Exercise prompt: A faithful copy is needed of the lines below from the one with "Figure 1. The framework" up to and including the one with "Table 1 . Conformal"; set it down with no pictures and no other lines.

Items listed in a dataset
========================================================================

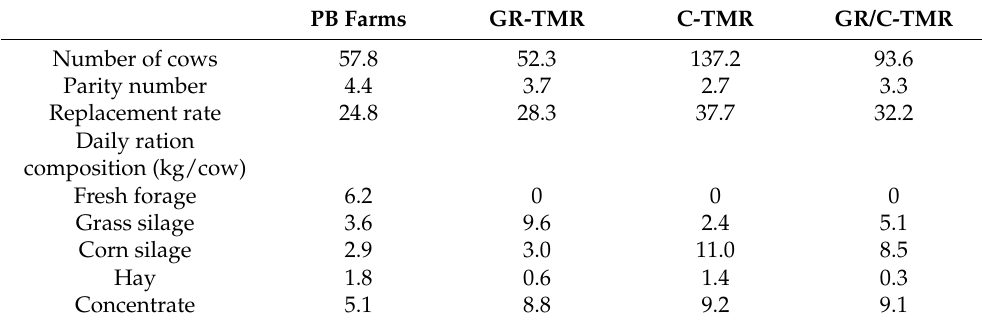
Table 1. Mean number of lactating cows, parity, replacement rate and ration composition of studied dairy farms (n = 25) in northwestern Spain according to type of forage used for feeding dairy cattle. PB Farms GR-TMR C-TMR GR/C-TMR Number of cows 57.8 Parity number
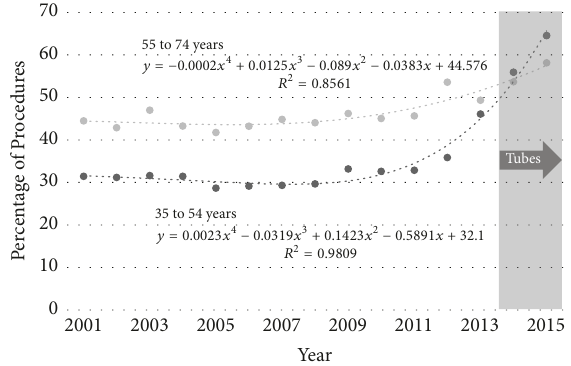
Figure 5: Age-stratified incidence rates for different routes of hysterectomy ( X vaginal, ◼ abdominal, and 󳵳 laparoscopic) in Australia (procedures per 10000 women) for women aged 55–74 years.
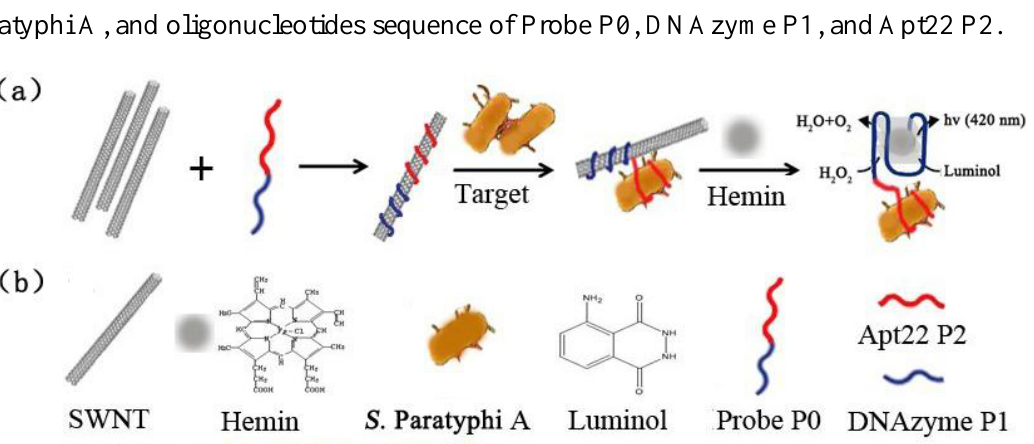
Figure 1. The detection method based on the noncovalent self-assembly of SWNTs and DNAzyme-labeled aptamer probe. ( a ) Scheme for detecting S. Paratyphi A. P0 wrap onto SWNTs to be a stable P0/SWNTs complex, then the target bacteria and hemin were added. P2 oligonucleotides specifically bind to target first and resulting in P0 keep away from SWNTs completely, and then a self-assembled formation of hemin/G-quadruplex horseradish peroxidase mimicking DNAzyme. And this self-assembled DNAzyme act as a catalyst for the generation of chemiluminescence ( λ = 420 nm) through the oxidation of luminol by H O , which results in an amplification of the detection signal. This signal will 2 2 be captured by fluorescence spectrometer. ( b ) Structures of Hemin, Luminol, SWNT, S. Paratyphi A, and oligonucleotides sequence of Probe P0, DNAzyme P1, and Apt22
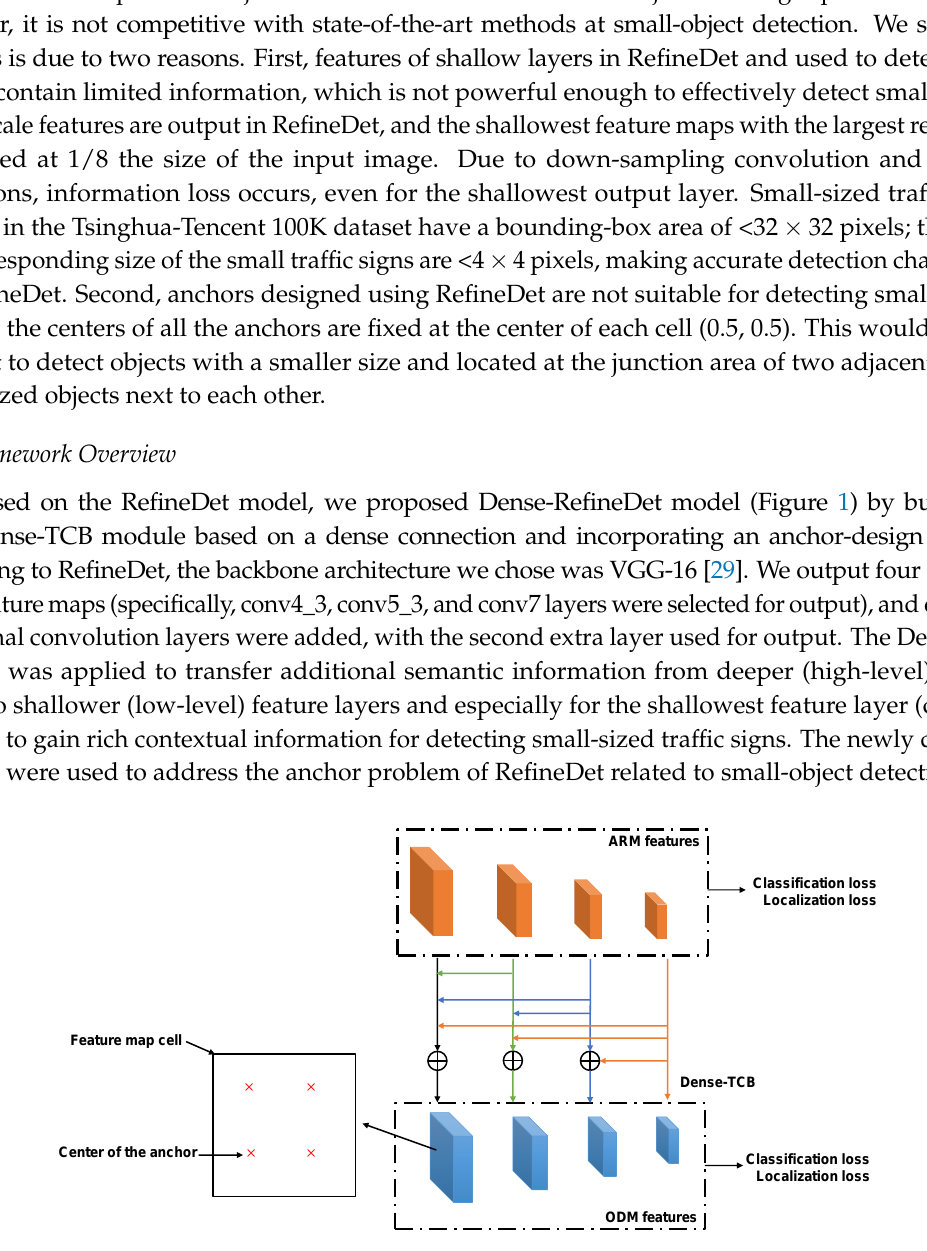
Figure 1. The framework of Dense-RefineDet model.TCB, transfer connection block. ARM, anchor refinement module. ODM, object-detection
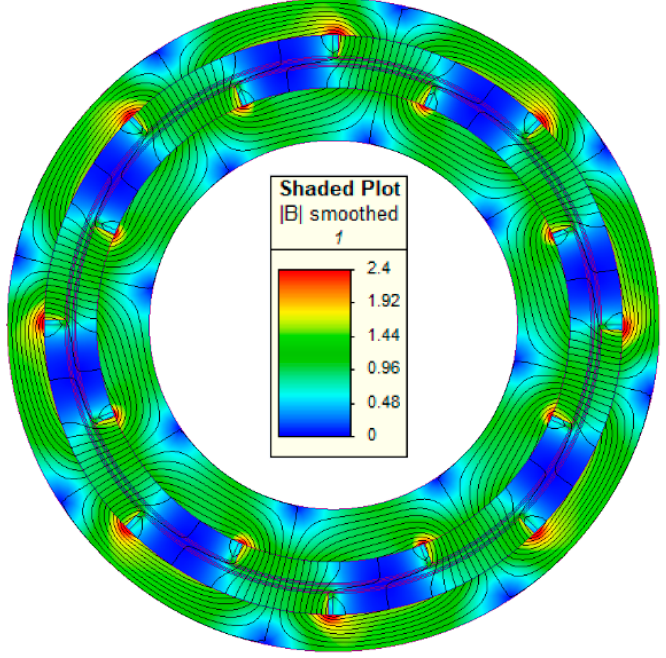
Figure 5. Flux density distribution and flux lines at the maximum torque point.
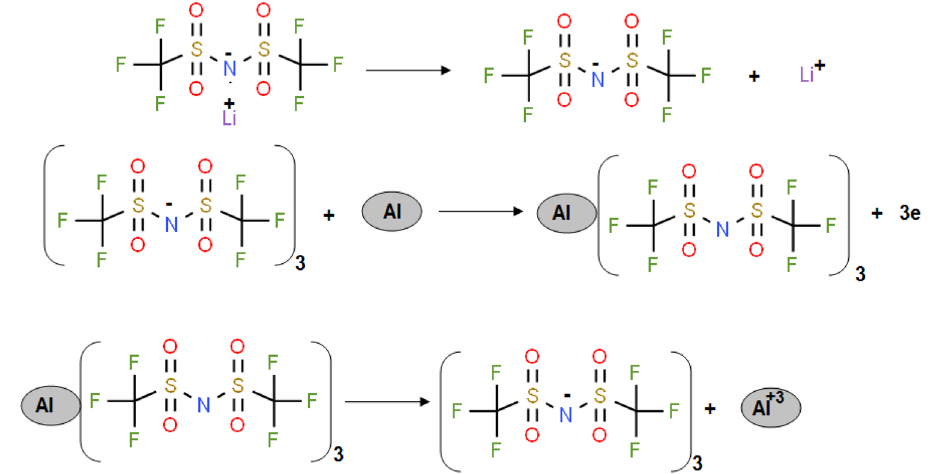
Scheme 1. The corrosion of aluminum in 1.0 M LiN(SO 2 CF 3 ) 2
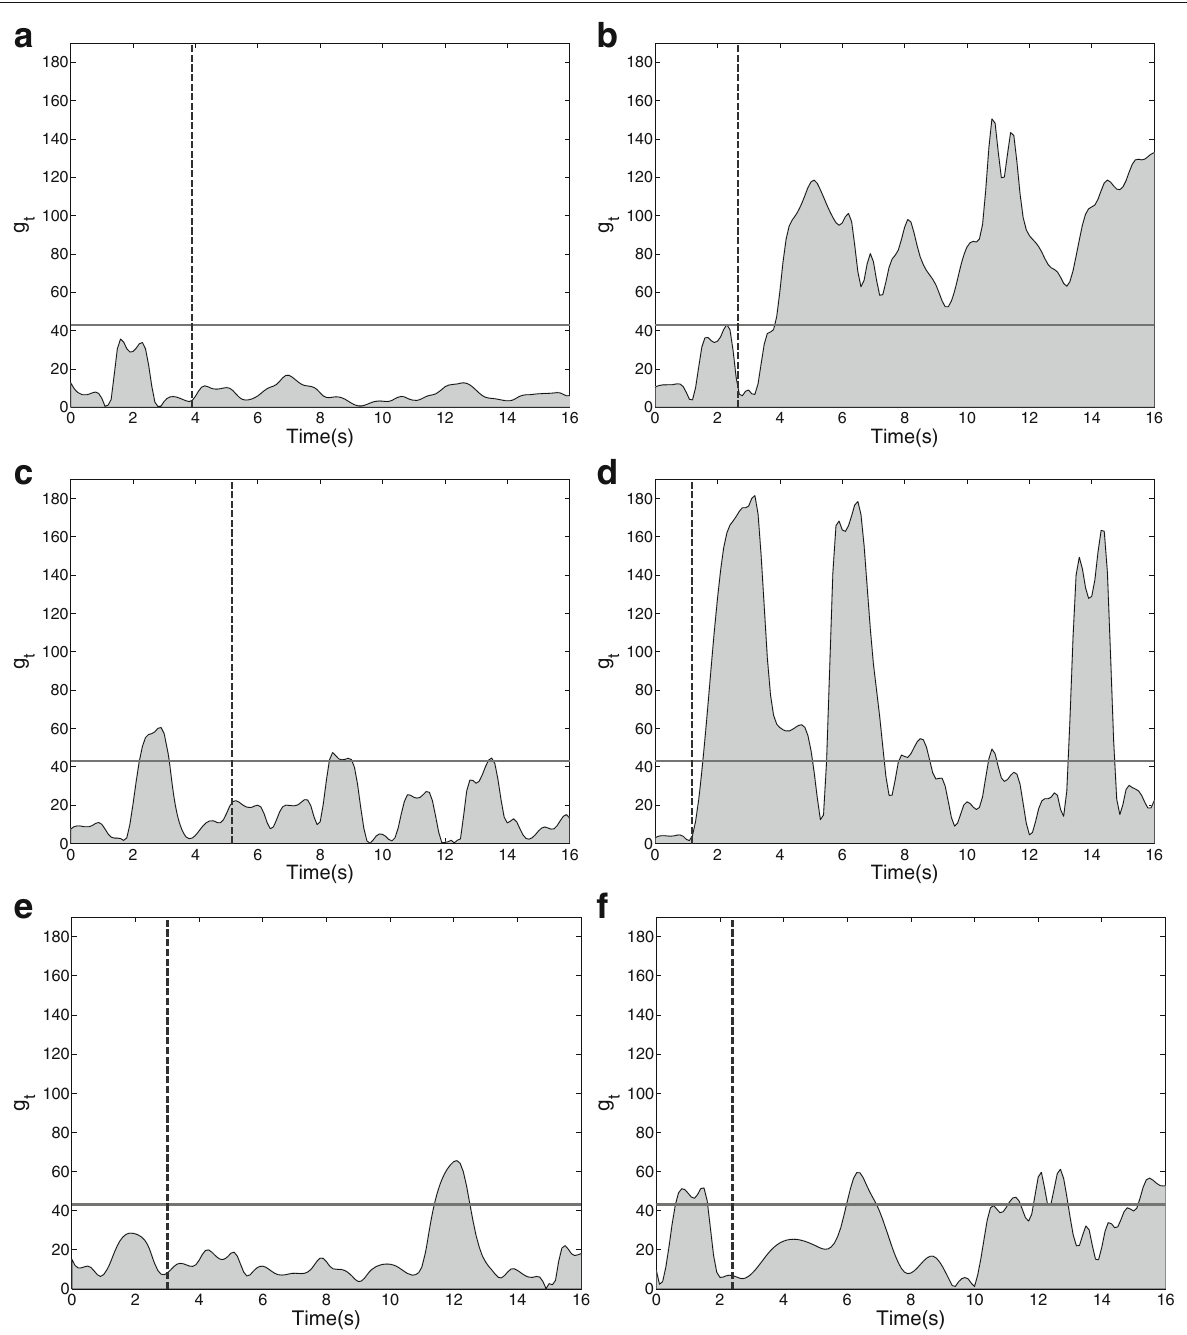
Fig. 14 Experimental testbed results. The horizontalsolidline represents the threshold. The verticaldottedline represents the moment when the attack starts. Peaks on the left side of the verticaldottedline represent false positives. a , b detection values of g t , without and with stationary watermark under replay attack. c , d detection values with stationary and non-stationary watermark under non-parametric attack. And e , f detection values with stationary and non-stationary watermark under parametric attack. a No watermark under replay attack. b Stationary watermark under replay attack. c Stationary watermark under non-parametric attack. d Non-stationary watermark under non-parametric attack. e Stationary watermark under parametric attack. f Non-stationary watermark under parametric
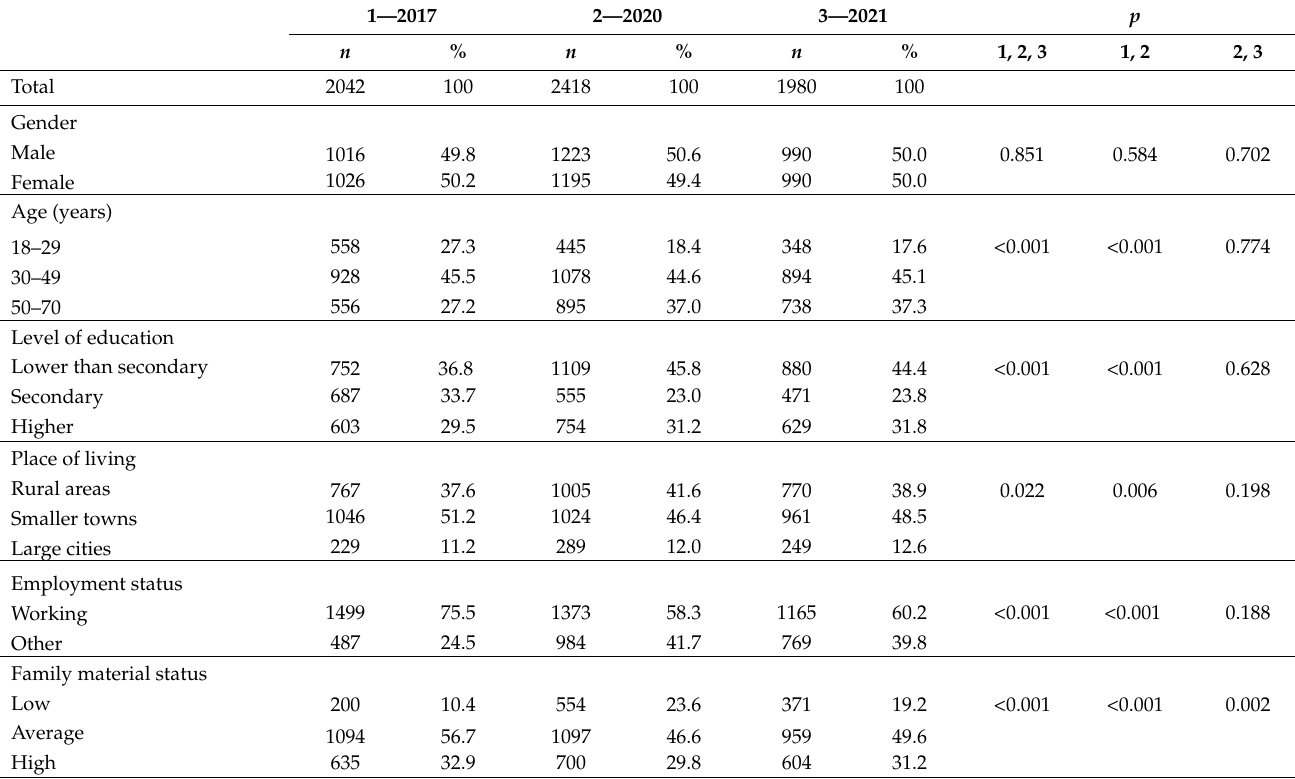
Table 1. Characteristics of respondents participating in the 2017, 2020, and 2021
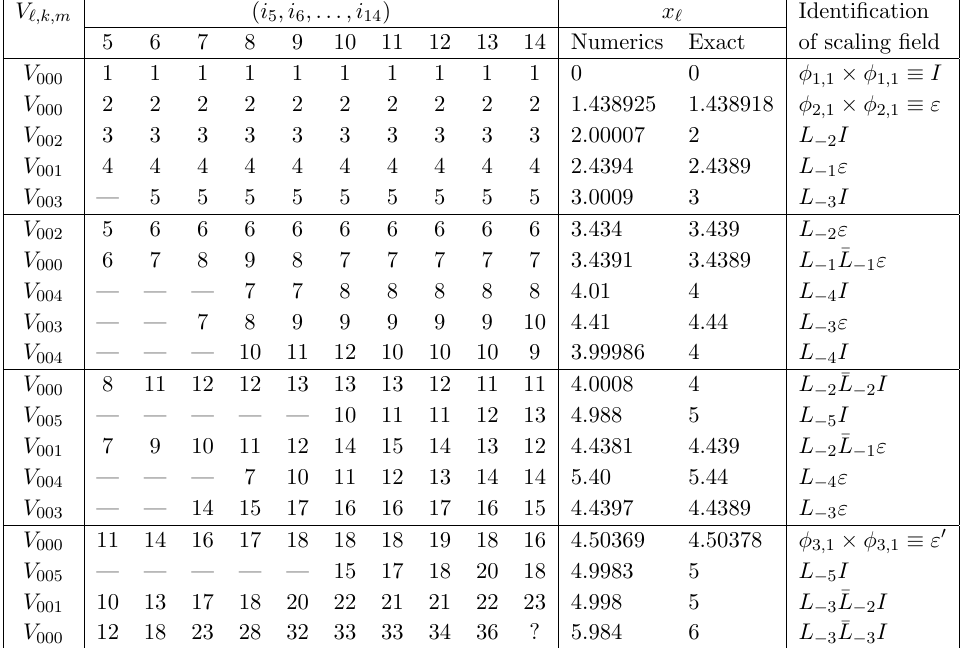
Table 1 . Conformal spectrum in the sector V 0 , for Q = 1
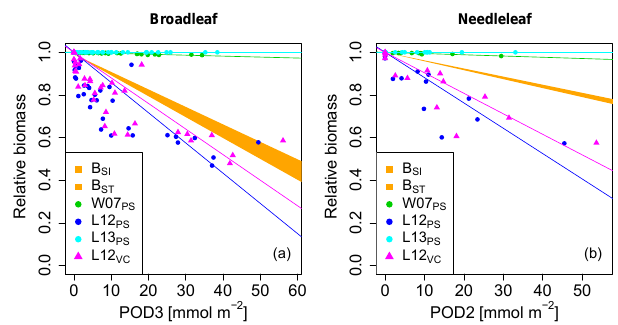
Figure 1. Biomass dose–response relationships for simula- tions based on published injury relationships, separate for (a) broadleaved species and (b) needleleaf species. The dose– response relationships by Büker et al. (2015) ( B SI and B ST ) de- fine the target area (orange). The displayed dose–response relation- ships are simulated by model versions which base injury calcu- lations either on net photosynthesis W07 PS (Wittig et al., 2007), L12 PS (Lombardozzi et al., 2012a) and L13 PS (Lombardozzi et al., 2013) or on V cmax L12 VC (Lombardozzi et al., 2012a) (see Table 1 for more details). See Tables A3 and A4 for slopes, intercepts, R 2 and p values of the displayed regression lines. Injury calculation in the simulations is based on CUOY (see Table 1) and not on POD2 or POD3 (see Sec. 2.5 for more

========================================================================

Answer for this exercise:
Figure 1. The framework of Dense-RefineDet model.TCB, transfer connection block. ARM, anchor refinement module. ODM, object-detection
Figure 5. Flux density distribution and flux lines at the maximum torque point.
Scheme 1. The corrosion of aluminum in 1.0 M LiN(SO 2 CF 3 ) 2
Fig. 14 Experimental testbed results. The horizontalsolidline represents the threshold. The verticaldottedline represents the moment when the attack starts. Peaks on the left side of the verticaldottedline represent false positives. a , b detection values of g t , without and with stationary watermark under replay attack. c , d detection values with stationary and non-stationary watermark under non-parametric attack. And e , f detection values with stationary and non-stationary watermark under parametric attack. a No watermark under replay attack. b Stationary watermark under replay attack. c Stationary watermark under non-parametric attack. d Non-stationary watermark under non-parametric attack. e Stationary watermark under parametric attack. f Non-stationary watermark under parametric
Table 1. Characteristics of respondents participating in the 2017, 2020, and 2021
Table 1 . Conformal spectrum in the sector V 0 , for Q = 1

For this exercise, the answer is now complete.